Task instructions ▸ Below are some records; write them all out again exactly.

Records to process ▸
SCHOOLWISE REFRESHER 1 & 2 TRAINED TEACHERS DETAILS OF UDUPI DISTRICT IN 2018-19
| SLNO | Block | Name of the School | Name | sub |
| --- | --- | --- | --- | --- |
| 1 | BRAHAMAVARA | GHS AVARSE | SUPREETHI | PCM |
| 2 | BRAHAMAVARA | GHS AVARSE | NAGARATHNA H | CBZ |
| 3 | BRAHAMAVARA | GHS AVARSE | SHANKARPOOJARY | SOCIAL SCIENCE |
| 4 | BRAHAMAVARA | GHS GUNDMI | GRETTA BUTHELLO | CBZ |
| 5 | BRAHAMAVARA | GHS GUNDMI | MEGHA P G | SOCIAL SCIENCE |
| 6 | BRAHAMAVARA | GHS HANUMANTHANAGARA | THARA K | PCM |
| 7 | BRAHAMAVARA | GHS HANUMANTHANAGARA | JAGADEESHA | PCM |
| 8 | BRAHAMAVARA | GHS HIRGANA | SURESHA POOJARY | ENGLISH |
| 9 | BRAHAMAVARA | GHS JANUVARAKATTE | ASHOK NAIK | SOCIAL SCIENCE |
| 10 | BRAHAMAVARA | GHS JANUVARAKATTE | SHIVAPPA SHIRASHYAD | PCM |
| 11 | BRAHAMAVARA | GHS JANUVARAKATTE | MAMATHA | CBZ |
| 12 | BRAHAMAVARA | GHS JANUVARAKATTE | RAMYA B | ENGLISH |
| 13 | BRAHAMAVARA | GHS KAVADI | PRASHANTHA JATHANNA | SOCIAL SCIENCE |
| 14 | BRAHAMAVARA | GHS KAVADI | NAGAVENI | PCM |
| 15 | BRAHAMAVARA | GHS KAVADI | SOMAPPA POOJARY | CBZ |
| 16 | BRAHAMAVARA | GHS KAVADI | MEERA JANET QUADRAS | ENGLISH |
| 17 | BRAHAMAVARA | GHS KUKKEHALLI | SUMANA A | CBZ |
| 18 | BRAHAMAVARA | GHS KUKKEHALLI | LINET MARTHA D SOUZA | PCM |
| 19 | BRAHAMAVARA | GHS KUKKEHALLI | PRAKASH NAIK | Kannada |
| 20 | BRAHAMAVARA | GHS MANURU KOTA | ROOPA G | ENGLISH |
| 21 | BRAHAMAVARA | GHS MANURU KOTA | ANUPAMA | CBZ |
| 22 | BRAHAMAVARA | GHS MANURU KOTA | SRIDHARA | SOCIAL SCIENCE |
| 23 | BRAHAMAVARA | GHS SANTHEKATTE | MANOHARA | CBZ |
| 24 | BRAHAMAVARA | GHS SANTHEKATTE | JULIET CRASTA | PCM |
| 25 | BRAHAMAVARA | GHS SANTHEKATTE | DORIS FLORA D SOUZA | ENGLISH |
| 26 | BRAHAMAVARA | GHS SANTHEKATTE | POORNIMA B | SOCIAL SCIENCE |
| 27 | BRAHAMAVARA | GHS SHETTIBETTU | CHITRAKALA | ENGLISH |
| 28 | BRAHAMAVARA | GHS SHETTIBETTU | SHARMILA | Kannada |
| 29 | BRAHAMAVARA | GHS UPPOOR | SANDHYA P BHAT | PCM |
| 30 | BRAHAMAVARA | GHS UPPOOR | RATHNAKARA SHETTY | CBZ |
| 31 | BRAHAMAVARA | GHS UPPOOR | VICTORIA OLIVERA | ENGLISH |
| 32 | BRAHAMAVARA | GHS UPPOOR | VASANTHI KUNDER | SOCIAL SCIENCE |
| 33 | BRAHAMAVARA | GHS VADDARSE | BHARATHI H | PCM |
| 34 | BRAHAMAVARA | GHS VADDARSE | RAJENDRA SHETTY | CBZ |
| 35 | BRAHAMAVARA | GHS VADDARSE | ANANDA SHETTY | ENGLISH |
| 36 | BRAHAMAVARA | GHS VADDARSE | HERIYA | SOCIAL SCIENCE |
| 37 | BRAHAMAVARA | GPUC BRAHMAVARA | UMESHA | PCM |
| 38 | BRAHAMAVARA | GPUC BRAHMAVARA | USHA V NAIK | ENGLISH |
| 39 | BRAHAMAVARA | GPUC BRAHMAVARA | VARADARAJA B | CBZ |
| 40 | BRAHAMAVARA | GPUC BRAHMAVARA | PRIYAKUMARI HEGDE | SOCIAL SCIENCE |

Written answer ▸
SCHOOLWISE REFRESHER 1 & 2 TRAINED TEACHERS DETAILS OF UDUPI DISTRICT IN 2018-19
| SLNO | Block | Name of the School | Name | sub |
| --- | --- | --- | --- | --- |
| 1 | BRAHAMAVARA | GHS AVARSE | SUPREETHI | PCM |
| 2 | BRAHAMAVARA | GHS AVARSE | NAGARATHNA H | CBZ |
| 3 | BRAHAMAVARA | GHS AVARSE | SHANKARPOOJARY | SOCIAL SCIENCE |
| 4 | BRAHAMAVARA | GHS GUNDMI | GRETTA BUTHELLO | CBZ |
| 5 | BRAHAMAVARA | GHS GUNDMI | MEGHA P G | SOCIAL SCIENCE |
| 6 | BRAHAMAVARA | GHS HANUMANTHANAGARA | THARA K | PCM |
| 7 | BRAHAMAVARA | GHS HANUMANTHANAGARA | JAGADEESHA | PCM |
| 8 | BRAHAMAVARA | GHS HIRGANA | SURESHA POOJARY | ENGLISH |
| 9 | BRAHAMAVARA | GHS JANUVARAKATTE | ASHOK NAIK | SOCIAL SCIENCE |
| 10 | BRAHAMAVARA | GHS JANUVARAKATTE | SHIVAPPA SHIRASHYAD | PCM |
| 11 | BRAHAMAVARA | GHS JANUVARAKATTE | MAMATHA | CBZ |
| 12 | BRAHAMAVARA | GHS JANUVARAKATTE | RAMYA B | ENGLISH |
| 13 | BRAHAMAVARA | GHS KAVADI | PRASHANTHA JATHANNA | SOCIAL SCIENCE |
| 14 | BRAHAMAVARA | GHS KAVADI | NAGAVENI | PCM |
| 15 | BRAHAMAVARA | GHS KAVADI | SOMAPPA POOJARY | CBZ |
| 16 | BRAHAMAVARA | GHS KAVADI | MEERA JANET QUADRAS | ENGLISH |
| 17 | BRAHAMAVARA | GHS KUKKEHALLI | SUMANA A | CBZ |
| 18 | BRAHAMAVARA | GHS KUKKEHALLI | LINET MARTHA D SOUZA | PCM |
| 19 | BRAHAMAVARA | GHS KUKKEHALLI | PRAKASH NAIK | Kannada |
| 20 | BRAHAMAVARA | GHS MANURU KOTA | ROOPA G | ENGLISH |
| 21 | BRAHAMAVARA | GHS MANURU KOTA | ANUPAMA | CBZ |
| 22 | BRAHAMAVARA | GHS MANURU KOTA | SRIDHARA | SOCIAL SCIENCE |
| 23 | BRAHAMAVARA | GHS SANTHEKATTE | MANOHARA | CBZ |
| 24 | BRAHAMAVARA | GHS SANTHEKATTE | JULIET CRASTA | PCM |
| 25 | BRAHAMAVARA | GHS SANTHEKATTE | DORIS FLORA D SOUZA | ENGLISH |
| 26 | BRAHAMAVARA | GHS SANTHEKATTE | POORNIMA B | SOCIAL SCIENCE |
| 27 | BRAHAMAVARA | GHS SHETTIBETTU | CHITRAKALA | ENGLISH |
| 28 | BRAHAMAVARA | GHS SHETTIBETTU | SHARMILA | Kannada |
| 29 | BRAHAMAVARA | GHS UPPOOR | SANDHYA P BHAT | PCM |
| 30 | BRAHAMAVARA | GHS UPPOOR | RATHNAKARA SHETTY | CBZ |
| 31 | BRAHAMAVARA | GHS UPPOOR | VICTORIA OLIVERA | ENGLISH |
| 32 | BRAHAMAVARA | GHS UPPOOR | VASANTHI KUNDER | SOCIAL SCIENCE |
| 33 | BRAHAMAVARA | GHS VADDARSE | BHARATHI H | PCM |
| 34 | BRAHAMAVARA | GHS VADDARSE | RAJENDRA SHETTY | CBZ |
| 35 | BRAHAMAVARA | GHS VADDARSE | ANANDA SHETTY | ENGLISH |
| 36 | BRAHAMAVARA | GHS VADDARSE | HERIYA | SOCIAL SCIENCE |
| 37 | BRAHAMAVARA | GPUC BRAHMAVARA | UMESHA | PCM |
| 38 | BRAHAMAVARA | GPUC BRAHMAVARA | USHA V NAIK | ENGLISH |
| 39 | BRAHAMAVARA | GPUC BRAHMAVARA | VARADARAJA B | CBZ |
| 40 | BRAHAMAVARA | GPUC BRAHMAVARA | PRIYAKUMARI HEGDE | SOCIAL SCIENCE |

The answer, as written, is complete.